Thursday 4 May 2017

Social networking: saying it with food

sunshine entrées
Greek salad on lettuce
Sunshine entrées
One of the reasons for this blog has been to increase awareness that our personal health and general wellness is linked to our circles of friends and how being sociable enables our this wellbeing and gives us reassurance during our daily lives.  We need friends to reassure us, especially if we are away from family, and indeed, if we don't have family to hand at all.

We rely on our friends for support, sometimes for affection or consolation, advice and at times, simply to hold our hand.

We are all driven to be sociable, even if its just going to a café to be around others after working alone or as a prelude to the mayhem that may be our careers.  As we have different layers when it comes to being this way, along with this some of us have different friends, or groups of friends, for different purposes.  Perhaps the friendships have different origins.  Some may have been met at at school or college, some at our place of work or at the gym or perhaps it was someone we kept seeing at that coffee shop and fell into a conversation.  We can all meet people in very different circumstances across the breadth of our lives.

However, there comes a time when we want to bring those different people together.  I think our greatest fear, perhaps the wrong word, perhaps our greatest concern, is how they will interact with another and how the dynamics of such a meeting will pan out.   Most of the time this concern is an illusion, a self made fear because quite early on we realise that the commonality between all of our friends are ourselves.  If they like us, then there is a very good chance that in the right setting, they will also get along.

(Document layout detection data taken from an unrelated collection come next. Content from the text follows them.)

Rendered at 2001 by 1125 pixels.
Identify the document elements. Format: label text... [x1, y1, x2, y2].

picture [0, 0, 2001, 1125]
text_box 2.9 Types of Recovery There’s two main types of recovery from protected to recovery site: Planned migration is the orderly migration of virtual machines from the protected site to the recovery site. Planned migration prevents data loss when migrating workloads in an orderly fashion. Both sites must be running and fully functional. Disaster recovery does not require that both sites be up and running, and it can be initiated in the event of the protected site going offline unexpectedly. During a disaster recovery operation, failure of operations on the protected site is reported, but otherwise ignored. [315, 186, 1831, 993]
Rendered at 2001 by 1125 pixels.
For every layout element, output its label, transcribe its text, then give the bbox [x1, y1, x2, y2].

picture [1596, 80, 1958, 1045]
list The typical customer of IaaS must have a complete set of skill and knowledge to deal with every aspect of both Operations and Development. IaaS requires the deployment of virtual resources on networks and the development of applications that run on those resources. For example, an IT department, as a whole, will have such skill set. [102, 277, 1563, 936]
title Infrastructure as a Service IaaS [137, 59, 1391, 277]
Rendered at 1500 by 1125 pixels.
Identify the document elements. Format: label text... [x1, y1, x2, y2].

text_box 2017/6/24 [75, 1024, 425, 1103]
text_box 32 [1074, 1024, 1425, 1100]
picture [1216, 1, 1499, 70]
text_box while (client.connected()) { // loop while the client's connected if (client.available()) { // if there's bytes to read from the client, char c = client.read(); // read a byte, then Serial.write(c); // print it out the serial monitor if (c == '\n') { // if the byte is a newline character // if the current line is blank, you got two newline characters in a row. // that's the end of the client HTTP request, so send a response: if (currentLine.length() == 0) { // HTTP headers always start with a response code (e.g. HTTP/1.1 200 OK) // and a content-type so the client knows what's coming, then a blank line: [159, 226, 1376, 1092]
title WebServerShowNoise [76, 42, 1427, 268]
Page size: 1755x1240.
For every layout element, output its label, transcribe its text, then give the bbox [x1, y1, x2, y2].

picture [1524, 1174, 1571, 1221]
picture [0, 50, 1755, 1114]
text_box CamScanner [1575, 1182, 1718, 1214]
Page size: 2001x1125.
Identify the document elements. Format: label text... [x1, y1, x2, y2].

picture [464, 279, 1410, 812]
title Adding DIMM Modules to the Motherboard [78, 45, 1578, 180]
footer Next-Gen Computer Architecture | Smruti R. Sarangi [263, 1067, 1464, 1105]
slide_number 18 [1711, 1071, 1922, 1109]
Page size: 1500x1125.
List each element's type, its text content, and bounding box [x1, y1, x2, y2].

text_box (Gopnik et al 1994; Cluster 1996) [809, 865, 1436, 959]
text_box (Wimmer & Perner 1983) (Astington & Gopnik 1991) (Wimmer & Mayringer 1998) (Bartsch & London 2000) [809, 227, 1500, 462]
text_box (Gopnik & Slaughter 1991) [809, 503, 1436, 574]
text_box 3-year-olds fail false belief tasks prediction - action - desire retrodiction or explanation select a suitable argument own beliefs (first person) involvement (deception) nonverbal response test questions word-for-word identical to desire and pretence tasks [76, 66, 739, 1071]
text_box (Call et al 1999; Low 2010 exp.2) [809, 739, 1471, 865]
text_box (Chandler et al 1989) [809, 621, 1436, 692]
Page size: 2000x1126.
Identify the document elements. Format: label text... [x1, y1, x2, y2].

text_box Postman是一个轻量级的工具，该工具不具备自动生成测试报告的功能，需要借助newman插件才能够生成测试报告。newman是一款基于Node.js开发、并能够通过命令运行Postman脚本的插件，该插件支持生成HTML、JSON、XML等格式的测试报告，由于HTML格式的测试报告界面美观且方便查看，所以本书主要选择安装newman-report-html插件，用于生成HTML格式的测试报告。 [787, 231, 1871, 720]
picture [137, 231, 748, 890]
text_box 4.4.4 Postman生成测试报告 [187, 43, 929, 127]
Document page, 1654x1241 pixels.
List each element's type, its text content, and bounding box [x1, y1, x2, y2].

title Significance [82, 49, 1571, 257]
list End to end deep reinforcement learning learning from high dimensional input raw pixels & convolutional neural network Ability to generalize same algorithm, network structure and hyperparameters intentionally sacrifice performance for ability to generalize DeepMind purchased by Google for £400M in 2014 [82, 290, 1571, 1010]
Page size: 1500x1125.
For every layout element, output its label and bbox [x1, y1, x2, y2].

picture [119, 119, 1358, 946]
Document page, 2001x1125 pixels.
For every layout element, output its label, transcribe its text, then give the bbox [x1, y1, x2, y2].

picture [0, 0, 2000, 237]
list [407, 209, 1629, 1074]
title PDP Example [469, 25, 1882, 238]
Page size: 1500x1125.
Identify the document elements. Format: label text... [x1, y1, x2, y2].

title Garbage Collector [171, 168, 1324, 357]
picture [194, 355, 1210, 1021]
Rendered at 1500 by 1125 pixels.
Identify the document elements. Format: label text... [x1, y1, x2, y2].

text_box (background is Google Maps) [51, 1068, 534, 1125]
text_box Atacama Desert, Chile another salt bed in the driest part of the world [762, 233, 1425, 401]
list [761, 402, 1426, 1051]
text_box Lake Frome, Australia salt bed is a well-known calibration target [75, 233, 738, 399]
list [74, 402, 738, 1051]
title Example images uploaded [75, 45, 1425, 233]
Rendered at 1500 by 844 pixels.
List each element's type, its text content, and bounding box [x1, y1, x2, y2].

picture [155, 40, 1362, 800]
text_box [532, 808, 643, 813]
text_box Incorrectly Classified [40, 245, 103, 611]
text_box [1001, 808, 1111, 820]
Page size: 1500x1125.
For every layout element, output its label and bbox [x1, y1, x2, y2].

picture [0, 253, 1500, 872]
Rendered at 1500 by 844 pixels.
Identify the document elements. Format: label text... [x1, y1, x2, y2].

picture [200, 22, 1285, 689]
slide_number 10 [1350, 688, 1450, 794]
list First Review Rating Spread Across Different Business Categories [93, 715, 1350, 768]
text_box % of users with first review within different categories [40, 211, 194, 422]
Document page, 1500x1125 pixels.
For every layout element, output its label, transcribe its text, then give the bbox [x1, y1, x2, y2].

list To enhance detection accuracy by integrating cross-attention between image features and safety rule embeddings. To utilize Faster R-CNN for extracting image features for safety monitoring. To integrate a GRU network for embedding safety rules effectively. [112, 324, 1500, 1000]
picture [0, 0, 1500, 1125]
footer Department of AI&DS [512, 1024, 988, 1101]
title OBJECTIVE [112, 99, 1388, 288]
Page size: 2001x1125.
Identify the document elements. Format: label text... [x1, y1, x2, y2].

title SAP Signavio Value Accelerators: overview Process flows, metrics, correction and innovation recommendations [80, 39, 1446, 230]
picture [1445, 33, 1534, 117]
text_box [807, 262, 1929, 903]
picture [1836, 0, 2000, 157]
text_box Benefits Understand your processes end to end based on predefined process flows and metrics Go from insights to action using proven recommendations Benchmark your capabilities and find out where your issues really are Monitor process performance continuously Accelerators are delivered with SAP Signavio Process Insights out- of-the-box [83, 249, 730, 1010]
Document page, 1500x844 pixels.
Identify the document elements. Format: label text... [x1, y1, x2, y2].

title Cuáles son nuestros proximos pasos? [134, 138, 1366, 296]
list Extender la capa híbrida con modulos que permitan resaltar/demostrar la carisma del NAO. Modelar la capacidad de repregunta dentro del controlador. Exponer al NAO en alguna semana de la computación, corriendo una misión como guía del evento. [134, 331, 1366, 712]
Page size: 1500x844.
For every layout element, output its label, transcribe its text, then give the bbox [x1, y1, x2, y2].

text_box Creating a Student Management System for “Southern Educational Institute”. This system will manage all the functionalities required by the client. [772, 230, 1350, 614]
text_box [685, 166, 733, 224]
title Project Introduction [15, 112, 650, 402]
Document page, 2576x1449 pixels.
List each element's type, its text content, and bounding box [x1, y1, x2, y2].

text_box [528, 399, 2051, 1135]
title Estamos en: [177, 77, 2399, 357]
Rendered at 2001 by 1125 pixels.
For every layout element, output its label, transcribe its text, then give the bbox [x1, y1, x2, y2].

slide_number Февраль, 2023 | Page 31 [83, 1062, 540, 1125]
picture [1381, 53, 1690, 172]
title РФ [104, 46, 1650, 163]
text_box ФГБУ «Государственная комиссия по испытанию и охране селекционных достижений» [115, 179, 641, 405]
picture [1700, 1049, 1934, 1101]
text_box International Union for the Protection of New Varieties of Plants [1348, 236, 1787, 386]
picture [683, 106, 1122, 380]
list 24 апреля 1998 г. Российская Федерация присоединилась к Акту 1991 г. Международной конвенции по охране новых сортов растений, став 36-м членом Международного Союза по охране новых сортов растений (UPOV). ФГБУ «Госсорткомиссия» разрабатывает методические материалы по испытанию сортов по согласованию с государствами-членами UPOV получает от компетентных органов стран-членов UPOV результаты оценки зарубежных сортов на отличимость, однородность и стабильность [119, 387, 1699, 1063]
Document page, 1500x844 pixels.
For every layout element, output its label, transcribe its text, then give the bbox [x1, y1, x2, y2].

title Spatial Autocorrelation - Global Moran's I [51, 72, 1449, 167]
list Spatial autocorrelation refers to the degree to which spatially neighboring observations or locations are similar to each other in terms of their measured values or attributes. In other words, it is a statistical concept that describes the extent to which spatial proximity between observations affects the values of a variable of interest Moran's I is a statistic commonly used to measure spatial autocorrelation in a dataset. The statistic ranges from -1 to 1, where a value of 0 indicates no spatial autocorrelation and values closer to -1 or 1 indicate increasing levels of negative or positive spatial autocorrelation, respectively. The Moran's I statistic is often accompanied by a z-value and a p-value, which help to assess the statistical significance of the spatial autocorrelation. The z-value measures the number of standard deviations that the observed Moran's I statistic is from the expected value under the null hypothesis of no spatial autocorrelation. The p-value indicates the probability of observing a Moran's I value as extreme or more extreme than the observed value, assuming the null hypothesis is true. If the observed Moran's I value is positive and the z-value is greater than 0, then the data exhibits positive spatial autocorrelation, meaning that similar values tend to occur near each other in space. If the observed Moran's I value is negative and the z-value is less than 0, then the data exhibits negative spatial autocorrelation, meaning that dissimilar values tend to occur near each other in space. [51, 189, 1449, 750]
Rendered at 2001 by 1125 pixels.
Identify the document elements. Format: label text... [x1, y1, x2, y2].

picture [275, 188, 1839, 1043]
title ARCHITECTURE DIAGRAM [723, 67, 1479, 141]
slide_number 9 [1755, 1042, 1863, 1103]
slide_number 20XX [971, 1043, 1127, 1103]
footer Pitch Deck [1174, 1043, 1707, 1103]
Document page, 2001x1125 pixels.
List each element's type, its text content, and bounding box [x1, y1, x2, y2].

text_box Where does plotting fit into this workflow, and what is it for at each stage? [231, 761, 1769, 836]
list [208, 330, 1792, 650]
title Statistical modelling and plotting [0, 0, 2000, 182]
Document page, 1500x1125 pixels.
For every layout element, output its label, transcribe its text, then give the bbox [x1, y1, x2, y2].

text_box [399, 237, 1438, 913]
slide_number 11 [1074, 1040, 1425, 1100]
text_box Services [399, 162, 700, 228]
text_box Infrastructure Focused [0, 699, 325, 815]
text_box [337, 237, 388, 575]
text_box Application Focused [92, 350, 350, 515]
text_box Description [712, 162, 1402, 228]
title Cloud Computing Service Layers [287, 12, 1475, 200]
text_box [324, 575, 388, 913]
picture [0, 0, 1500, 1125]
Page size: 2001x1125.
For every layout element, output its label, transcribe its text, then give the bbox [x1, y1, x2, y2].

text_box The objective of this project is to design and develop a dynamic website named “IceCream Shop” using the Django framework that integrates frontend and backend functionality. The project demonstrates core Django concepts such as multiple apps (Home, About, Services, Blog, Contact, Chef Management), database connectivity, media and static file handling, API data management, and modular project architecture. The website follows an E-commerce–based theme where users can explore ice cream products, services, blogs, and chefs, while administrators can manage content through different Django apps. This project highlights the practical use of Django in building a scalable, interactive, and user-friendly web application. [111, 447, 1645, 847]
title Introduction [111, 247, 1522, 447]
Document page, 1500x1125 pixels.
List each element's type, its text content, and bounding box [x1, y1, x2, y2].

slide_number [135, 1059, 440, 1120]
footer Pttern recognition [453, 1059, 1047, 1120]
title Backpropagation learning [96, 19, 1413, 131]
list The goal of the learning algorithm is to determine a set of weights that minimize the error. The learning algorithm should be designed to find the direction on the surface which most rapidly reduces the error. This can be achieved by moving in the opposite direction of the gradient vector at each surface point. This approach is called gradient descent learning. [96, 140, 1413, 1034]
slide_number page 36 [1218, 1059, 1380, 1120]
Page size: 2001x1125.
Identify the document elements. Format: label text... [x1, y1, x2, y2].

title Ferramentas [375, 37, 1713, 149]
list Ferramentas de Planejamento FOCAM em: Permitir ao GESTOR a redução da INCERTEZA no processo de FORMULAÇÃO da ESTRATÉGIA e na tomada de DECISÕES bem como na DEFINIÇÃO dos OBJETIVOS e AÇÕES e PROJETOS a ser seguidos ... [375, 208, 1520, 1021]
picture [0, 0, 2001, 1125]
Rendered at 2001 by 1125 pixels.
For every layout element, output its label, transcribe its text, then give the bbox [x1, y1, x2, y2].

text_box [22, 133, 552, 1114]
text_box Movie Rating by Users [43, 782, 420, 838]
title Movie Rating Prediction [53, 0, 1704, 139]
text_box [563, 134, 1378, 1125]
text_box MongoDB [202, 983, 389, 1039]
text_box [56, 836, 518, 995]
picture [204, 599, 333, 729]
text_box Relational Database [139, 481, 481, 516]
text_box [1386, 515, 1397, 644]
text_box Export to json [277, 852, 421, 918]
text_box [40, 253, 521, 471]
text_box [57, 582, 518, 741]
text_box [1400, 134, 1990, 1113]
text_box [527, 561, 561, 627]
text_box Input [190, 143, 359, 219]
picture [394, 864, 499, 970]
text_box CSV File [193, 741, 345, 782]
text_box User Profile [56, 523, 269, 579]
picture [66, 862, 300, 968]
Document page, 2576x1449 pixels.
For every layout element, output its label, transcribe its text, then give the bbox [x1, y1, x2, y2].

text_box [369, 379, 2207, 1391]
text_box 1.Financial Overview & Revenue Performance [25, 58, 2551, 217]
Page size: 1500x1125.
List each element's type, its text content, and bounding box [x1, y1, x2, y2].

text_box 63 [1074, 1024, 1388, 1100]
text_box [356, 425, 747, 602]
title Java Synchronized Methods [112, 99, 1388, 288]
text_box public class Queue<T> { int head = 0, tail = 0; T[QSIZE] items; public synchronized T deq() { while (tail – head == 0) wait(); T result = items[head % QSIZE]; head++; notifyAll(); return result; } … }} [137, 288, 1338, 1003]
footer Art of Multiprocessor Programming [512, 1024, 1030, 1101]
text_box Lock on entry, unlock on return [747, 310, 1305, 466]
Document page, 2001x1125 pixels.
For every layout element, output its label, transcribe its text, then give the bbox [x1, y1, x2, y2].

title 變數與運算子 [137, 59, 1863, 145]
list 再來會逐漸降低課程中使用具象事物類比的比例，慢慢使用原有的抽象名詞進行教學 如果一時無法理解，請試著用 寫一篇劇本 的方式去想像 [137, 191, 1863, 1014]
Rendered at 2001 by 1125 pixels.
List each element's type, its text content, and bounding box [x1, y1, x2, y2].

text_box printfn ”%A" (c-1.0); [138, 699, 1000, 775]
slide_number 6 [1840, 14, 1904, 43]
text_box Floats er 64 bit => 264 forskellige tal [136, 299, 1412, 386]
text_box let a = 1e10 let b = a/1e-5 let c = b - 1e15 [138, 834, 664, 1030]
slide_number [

That's where, you guessed it, food comes in.  It's a great soothsayer and discussion maker and, quite frankly, a lot of fun once you really get down to it. But depending upon what stage you are in your life, this very obvious statement, isn't necessarily so obvious.

I am sure that initial meetings, chats over coffee, over a glass of wine, will precede the dinner party stage but there is another level which most people think too complicated or too stressful that comfortably lies in between. 

Inviting people over for drinks, a snack or some light entrées, is a great idea and whether you're a busy professional, of any level, you need to make time for your friends, even though there may not be enough days in the week to see them all separately.  So inviting a group of friends is an obvious solution.

Small nibbles need not be time consuming and a few bottles of wine to help the conversation flow can be a straightforward start.  And, if you plan it right, and perhaps give it a time limit, and underline this by having people around in the middle of a work week, it can be simply something to look forward to. 

swedish crisp breadsFor your first try, I would limit your invitations to about five or six friends who you've known a while, you'll know what they drink so you can buy these well in advance,  Give them plenty of notice and then, plan a few things to nibble on during the evening.  The picture above is a miniaturised version of a Greek salad (made the previous evening) and served on lettuce leaves.  Only the platter to wash up afterwards so its a perfect dish, just hand out napkins to your guests.  You can do a similar thing with toast and spreads.  I've recently discovered Swedish round crisp breads that, once you have mastered a few toppings are a pretty spectacular addition to any mid-week party.  You could also put together a platter of cold meats and cheeses.

When choosing which friends to invite, you'll want some lively souls as well as some more quieter ones and then let the introductions take their natural flow.  A little music, perhaps a party game or two. 

Creating this inter relation with your friends may initially be a little nerve wracking but your friends will have more in common than you think and you will be introducing them to new friends which can only be a good thing.

As confidence grows, you can increase the number in the group and, if it catches on, your friends will do the same and the rest, should evolve naturally.